(Texte extrait)
______
Être déconnecté en 2020, c’est très compliqué. Et ce phénomène devrait encore prendre de l’ampleur avec la digitalisation globale de l’économie et l’administration. Nous avons rencontré Arnaud Jardin, responsable de la communication d’Emmaüs Connect, pour en savoir plus sur l’exclusion numérique en France, et sur les actions que mène l’association pour tenter d’y remédier. Vous aussi, vous pouvez aider !

Comment se matérialise l’exclusion numérique ?

L’exclusion numérique prend deux formes : il y a l’exclusion par l’équipement, c’est 8 millions de personnes en France qui n’ont pas les moyens d’accéder aux outils numériques faute de matériel ou parce qu’elles sont en zone blanche (500 000 personnes). Et puis il y a l’exclusion par les compétences, qui est encore plus large. Aujourd’hui 13 millions de Français(e)s ne sont pas à l’aise avec les outils numériques. 24 % des Français n’ont pas su trouver la moindre information sur internet l’année dernière par exemple selon l’Insee, c’est considérable.

Les conséquences de cette exclusion sont à la fois personnelles et professionnelles, avec l’impossibilité d’accéder à ses droits, de trouver un emploi, un logement, ou juste de garder contact avec ses proches.

Quels sont les publics les plus exposés ?

Les publics touchés sont bien plus diversifiés que ce que l’on peut imaginer. Les seniors sont loin d’être les seuls à avoir besoin d’aide ! Chez Emmaüs Connect, on accompagne en majorité des personnes entre 31 et 54 ans, qui ont absolument besoin de maîtriser le numérique pour trouver un emploi, se réinsérer. Ils représentent 47 % de nos bénéficiaires depuis 2013. Viennent ensuite les seniors (30 %) et enfin les jeunes de moins de 30 ans dont on imagine qu’ils sont tous connectés parce qu’ils utilisent des smartphones, mais en réalité beaucoup de jeunes issus de milieux défavorisés n’ont jamais appris à utiliser un ordinateur et à faire un usage professionnel du numérique, avec des logiciels de base.

Est-il de plus en plus problématique d’être exclu du numérique ?

Très clairement, oui. D’abord parce que l’administration poursuit un objectif de dématérialisation totale d’ici 2022 qui coupe les personnes en situation d’illectronisme de leurs droits sociaux, de leur citoyenneté, mais aussi parce que l’ensemble des services du quotidien se numérise. Aujourd’hui, pour gérer un compte bancaire ou chercher un logement, vous devez avoir une adresse email et passer par un site web. Elle est révolue, l’époque où aller sur internet était un choix. C’est devenu une nécessité. Un exemple simple : pour actualiser votre situation mensuellement sur Pôle emploi, vous êtes obligé de passer par le site web. Sinon, vous ne touchez pas d’allocation. Le danger est immédiat.
______
(Énoncé A)
Répondez aux questions suivantes sur l'entretien consacré à l'exclusion numérique :
(i) Combien de personnes se trouvent en zone blanche ?
(ii) Quelle part des bénéficiaires d'Emmaüs Connect représentent les personnes de 31 à 54 ans depuis 2013 ?
(iii) D'ici quelle année l'administration vise-t-elle une dématérialisation totale ?
(Énoncé B) Recopiez, s'il vous plaît, le passage de l'entretien sur l'exclusion numérique allant de "Quels sont les" à "du numérique ?", en remplaçant "seniors" par "retraités".

(Listes des positions articulaires)
______
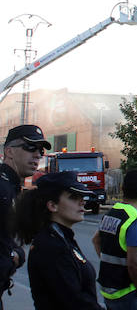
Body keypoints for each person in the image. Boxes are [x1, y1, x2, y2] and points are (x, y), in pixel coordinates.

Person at [16, 170, 103, 309]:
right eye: (73, 197)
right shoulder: (51, 246)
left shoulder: (62, 238)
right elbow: (74, 302)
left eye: (82, 196)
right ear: (52, 206)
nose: (82, 202)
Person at [0, 124, 51, 306]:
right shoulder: (3, 188)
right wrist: (10, 258)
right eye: (30, 147)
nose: (37, 154)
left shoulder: (11, 187)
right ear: (9, 152)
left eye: (40, 150)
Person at [93, 170, 137, 309]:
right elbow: (134, 264)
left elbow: (95, 240)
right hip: (128, 293)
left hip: (110, 290)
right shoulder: (134, 221)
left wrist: (110, 265)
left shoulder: (111, 213)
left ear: (122, 189)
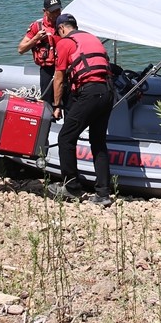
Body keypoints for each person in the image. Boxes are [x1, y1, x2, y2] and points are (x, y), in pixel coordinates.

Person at [47, 13, 114, 208]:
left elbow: (59, 77)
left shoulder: (65, 43)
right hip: (108, 92)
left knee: (66, 137)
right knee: (98, 142)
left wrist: (57, 105)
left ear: (61, 29)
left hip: (90, 93)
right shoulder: (92, 38)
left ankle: (72, 187)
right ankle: (103, 193)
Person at [17, 0, 62, 101]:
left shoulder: (65, 24)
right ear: (45, 11)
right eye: (53, 11)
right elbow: (21, 49)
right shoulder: (37, 27)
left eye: (58, 10)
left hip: (63, 67)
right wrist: (35, 39)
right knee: (47, 101)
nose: (56, 14)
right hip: (47, 69)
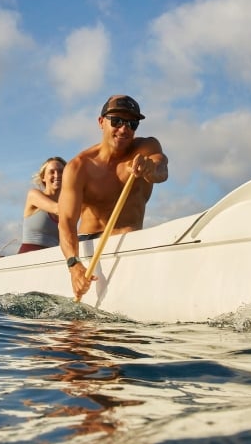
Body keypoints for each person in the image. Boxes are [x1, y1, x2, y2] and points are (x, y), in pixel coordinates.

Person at [58, 94, 168, 299]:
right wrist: (74, 265)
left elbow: (161, 167)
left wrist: (150, 168)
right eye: (116, 121)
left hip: (130, 242)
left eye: (131, 123)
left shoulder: (146, 148)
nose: (124, 128)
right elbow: (66, 221)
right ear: (101, 122)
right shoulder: (79, 167)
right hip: (89, 246)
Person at [17, 156, 67, 253]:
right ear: (43, 177)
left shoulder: (65, 204)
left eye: (61, 171)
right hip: (29, 257)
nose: (57, 175)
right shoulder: (33, 195)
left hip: (52, 257)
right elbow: (56, 208)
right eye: (52, 172)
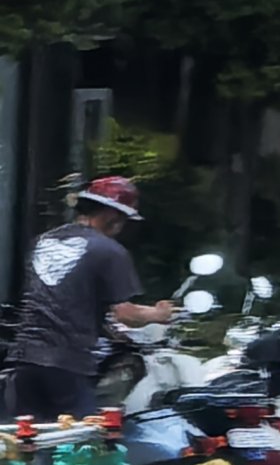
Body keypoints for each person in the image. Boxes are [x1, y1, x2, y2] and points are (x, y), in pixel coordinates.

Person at [9, 176, 173, 421]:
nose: (122, 225)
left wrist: (107, 329)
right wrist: (158, 314)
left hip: (24, 359)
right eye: (123, 219)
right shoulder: (109, 250)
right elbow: (126, 314)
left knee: (27, 436)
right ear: (112, 215)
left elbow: (61, 298)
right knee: (86, 435)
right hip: (67, 362)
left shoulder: (42, 242)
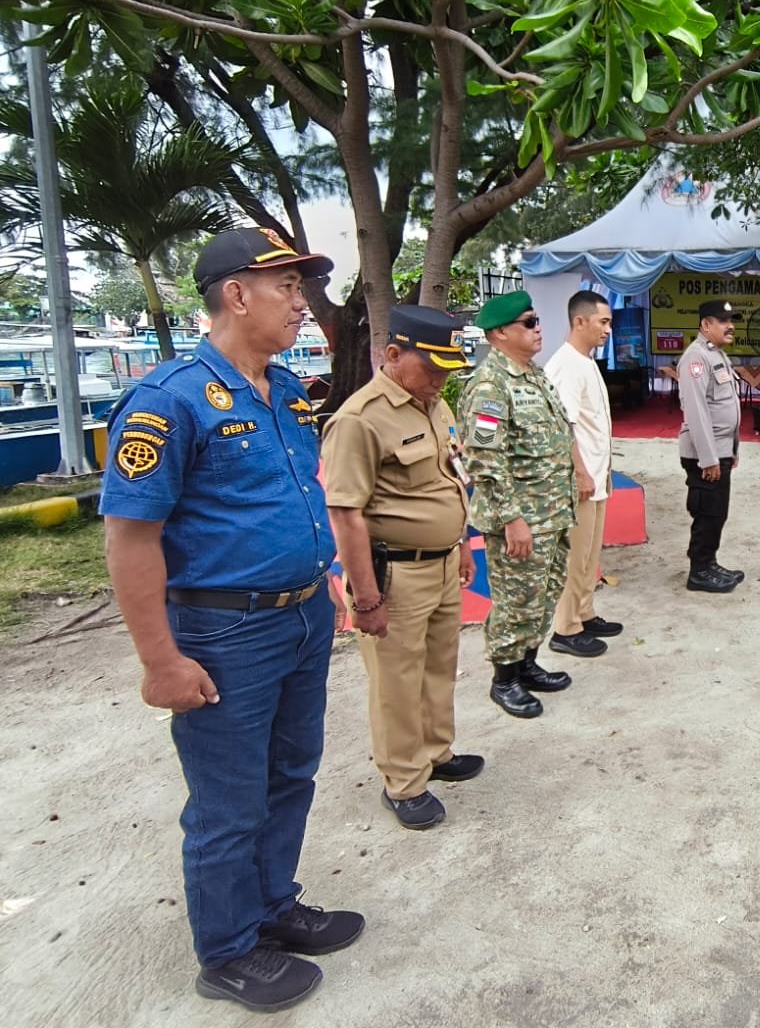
______
(Réponse A)
(i) 500 000 personnes.
(ii) 47 %.
(iii) 2022.

(Réponse B)
Quels sont les publics les plus exposés ?

Les publics touchés sont bien plus diversifiés que ce que l’on peut imaginer. Les retraités sont loin d’être les seuls à avoir besoin d’aide ! Chez Emmaüs Connect, on accompagne en majorité des personnes entre 31 et 54 ans, qui ont absolument besoin de maîtriser le numérique pour trouver un emploi, se réinsérer. Ils représentent 47 % de nos bénéficiaires depuis 2013. Viennent ensuite les retraités (30 %) et enfin les jeunes de moins de 30 ans dont on imagine qu’ils sont tous connectés parce qu’ils utilisent des smartphones, mais en réalité beaucoup de jeunes issus de milieux défavorisés n’ont jamais appris à utiliser un ordinateur et à faire un usage professionnel du numérique, avec des logiciels de base.

Est-il de plus en plus problématique d’être exclu du numérique ?